DESCRIPTION OF THE TASK: Please repeat the lines below exactly. Begin with the line containing "thumb ip: (77, 74)" and go on through the line containing "pinky tip: (123, 99)".
--- MATERIAL FOR THIS TASK Enclosed Below ---
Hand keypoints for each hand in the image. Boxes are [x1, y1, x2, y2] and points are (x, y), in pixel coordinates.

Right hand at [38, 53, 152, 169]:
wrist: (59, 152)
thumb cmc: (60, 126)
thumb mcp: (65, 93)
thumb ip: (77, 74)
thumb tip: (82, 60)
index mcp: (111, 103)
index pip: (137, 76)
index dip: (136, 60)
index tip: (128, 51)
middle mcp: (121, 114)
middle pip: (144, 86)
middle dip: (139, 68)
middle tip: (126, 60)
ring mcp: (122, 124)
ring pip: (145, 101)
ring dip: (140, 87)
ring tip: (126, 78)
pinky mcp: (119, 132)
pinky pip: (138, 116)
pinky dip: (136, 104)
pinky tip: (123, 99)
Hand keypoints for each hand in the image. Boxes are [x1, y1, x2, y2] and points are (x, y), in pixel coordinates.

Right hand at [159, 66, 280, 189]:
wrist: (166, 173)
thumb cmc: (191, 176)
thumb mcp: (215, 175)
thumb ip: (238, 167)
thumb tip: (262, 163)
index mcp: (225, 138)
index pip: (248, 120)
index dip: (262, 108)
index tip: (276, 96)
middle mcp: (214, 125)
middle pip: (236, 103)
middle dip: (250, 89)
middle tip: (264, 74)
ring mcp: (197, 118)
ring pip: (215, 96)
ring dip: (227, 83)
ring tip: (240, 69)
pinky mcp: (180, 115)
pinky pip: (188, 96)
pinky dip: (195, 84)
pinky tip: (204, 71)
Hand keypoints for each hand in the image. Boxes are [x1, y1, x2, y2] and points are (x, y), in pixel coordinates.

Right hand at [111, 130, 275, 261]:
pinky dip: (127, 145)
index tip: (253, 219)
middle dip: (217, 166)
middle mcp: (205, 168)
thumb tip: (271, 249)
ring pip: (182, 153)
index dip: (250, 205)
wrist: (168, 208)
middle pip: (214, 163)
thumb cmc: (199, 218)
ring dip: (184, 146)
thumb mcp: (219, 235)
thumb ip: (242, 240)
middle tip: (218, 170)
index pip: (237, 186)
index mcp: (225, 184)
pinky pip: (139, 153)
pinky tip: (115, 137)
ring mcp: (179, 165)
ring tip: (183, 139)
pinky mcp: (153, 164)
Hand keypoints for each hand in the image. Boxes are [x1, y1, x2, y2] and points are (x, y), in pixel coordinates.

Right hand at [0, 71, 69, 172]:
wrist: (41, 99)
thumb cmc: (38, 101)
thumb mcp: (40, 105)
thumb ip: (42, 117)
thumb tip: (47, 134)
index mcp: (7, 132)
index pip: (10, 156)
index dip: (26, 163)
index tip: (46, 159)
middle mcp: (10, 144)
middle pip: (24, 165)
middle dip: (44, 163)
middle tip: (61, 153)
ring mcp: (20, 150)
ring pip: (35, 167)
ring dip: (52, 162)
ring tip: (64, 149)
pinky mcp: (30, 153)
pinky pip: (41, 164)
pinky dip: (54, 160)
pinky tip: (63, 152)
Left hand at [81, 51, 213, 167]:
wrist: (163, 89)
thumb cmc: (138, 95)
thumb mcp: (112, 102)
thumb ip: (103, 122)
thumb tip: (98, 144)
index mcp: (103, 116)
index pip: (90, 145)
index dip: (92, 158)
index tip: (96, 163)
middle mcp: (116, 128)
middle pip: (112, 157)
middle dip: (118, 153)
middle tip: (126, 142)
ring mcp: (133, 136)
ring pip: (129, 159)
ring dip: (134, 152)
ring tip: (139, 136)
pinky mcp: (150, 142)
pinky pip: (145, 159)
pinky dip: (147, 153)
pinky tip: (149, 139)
--- End of Enclosed MATERIAL FOR THIS TASK ---
RESPONSE BELOW:
thumb ip: (77, 74)
thumb tip: (82, 60)
index mcp: (111, 103)
index pip: (137, 76)
index dip: (136, 60)
index tip: (128, 51)
middle mcp: (121, 114)
middle pip: (144, 86)
middle dip: (139, 68)
middle tip: (126, 60)
ring mcp: (122, 124)
ring pip: (145, 101)
ring dip: (140, 87)
ring tip: (126, 78)
pinky mcp: (119, 132)
pinky pip: (138, 116)
pinky dip: (136, 104)
pinky tip: (123, 99)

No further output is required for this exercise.